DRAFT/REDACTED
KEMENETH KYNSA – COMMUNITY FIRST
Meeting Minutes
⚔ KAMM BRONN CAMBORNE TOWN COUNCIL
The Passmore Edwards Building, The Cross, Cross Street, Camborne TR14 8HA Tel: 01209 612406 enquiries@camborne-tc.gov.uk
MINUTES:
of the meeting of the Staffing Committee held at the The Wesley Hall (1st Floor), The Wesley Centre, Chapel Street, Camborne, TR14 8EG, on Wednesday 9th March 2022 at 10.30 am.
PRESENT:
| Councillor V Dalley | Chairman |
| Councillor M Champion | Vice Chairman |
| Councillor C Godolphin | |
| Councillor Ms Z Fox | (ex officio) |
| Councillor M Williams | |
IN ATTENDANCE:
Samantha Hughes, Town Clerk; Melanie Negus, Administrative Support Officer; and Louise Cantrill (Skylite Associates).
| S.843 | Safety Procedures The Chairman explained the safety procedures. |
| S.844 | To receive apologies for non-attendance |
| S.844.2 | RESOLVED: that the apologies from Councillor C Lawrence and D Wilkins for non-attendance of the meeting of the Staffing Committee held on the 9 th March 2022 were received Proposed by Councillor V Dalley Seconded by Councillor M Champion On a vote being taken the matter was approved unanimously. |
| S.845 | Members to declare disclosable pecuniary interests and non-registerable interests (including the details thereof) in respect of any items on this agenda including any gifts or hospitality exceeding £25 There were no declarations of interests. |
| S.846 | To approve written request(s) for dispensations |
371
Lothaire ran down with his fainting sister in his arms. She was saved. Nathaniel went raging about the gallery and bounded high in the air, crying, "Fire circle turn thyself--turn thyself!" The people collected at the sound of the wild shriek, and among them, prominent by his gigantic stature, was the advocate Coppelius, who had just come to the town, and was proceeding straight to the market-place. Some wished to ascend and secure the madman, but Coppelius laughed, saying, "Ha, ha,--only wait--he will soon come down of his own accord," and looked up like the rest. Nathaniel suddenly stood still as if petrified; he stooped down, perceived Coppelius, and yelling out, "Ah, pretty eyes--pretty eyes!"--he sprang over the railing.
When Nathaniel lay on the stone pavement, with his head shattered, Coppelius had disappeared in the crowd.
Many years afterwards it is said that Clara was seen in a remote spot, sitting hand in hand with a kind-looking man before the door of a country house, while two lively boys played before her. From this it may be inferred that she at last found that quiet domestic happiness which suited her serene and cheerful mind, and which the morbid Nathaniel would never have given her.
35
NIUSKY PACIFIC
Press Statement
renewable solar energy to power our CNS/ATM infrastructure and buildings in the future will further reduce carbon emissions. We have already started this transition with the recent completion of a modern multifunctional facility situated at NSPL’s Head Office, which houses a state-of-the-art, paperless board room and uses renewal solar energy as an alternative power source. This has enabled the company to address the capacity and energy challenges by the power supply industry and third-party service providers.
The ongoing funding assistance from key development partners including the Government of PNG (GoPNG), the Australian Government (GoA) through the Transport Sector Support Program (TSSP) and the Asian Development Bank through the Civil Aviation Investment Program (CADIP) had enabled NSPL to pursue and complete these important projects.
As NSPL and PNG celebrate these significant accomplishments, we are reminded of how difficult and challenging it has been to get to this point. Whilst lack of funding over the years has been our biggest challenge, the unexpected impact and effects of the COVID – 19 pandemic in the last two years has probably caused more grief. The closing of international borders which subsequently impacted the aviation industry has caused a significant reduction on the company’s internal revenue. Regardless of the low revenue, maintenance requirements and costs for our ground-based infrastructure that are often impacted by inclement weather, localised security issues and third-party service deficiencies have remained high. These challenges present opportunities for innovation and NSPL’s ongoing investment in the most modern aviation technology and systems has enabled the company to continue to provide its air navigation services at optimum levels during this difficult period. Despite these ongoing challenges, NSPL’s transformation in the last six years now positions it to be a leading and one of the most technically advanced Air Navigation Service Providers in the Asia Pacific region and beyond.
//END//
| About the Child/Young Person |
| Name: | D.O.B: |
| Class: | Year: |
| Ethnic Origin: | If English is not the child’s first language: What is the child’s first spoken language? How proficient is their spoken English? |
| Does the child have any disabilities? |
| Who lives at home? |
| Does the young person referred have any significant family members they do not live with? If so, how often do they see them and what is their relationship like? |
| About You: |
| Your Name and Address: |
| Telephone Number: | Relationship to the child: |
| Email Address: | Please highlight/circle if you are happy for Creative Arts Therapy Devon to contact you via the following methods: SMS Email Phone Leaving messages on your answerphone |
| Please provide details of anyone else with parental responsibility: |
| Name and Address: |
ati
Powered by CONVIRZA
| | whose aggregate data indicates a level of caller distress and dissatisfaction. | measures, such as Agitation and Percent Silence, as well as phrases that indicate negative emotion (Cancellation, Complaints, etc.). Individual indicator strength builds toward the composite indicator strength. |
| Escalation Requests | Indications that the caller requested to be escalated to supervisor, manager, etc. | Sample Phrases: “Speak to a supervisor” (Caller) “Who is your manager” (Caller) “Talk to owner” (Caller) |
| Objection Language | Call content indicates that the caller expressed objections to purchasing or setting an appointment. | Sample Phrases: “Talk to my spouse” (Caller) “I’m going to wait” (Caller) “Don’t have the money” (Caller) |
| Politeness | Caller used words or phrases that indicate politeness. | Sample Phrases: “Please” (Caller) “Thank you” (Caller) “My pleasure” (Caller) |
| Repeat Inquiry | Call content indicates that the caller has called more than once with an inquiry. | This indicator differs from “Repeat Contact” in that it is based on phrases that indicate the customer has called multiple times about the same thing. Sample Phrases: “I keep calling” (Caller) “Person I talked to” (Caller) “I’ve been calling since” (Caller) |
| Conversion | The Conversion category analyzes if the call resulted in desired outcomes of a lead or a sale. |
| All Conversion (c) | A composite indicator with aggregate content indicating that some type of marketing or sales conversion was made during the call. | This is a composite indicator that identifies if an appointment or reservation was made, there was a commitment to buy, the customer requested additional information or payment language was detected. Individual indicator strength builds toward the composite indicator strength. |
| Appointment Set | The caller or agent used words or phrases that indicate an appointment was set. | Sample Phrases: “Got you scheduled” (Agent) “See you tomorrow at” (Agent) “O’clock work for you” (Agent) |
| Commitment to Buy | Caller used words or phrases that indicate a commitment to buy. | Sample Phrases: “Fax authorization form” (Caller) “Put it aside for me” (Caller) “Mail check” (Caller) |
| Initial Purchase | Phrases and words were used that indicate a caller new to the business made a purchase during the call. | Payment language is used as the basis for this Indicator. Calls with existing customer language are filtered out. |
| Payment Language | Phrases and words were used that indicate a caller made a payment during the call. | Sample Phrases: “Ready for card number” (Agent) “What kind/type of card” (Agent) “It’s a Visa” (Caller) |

EXERCISE DETAILS:
In the records above, find each line holding "apologies" and copy it.

TASK RESPONSE:
| S.844 | To receive apologies for non-attendance |
| S.844.2 | RESOLVED: that the apologies from Councillor C Lawrence and D Wilkins for non-attendance of the meeting of the Staffing Committee held on the 9 th March 2022 were received Proposed by Councillor V Dalley Seconded by Councillor M Champion On a vote being taken the matter was approved unanimously. |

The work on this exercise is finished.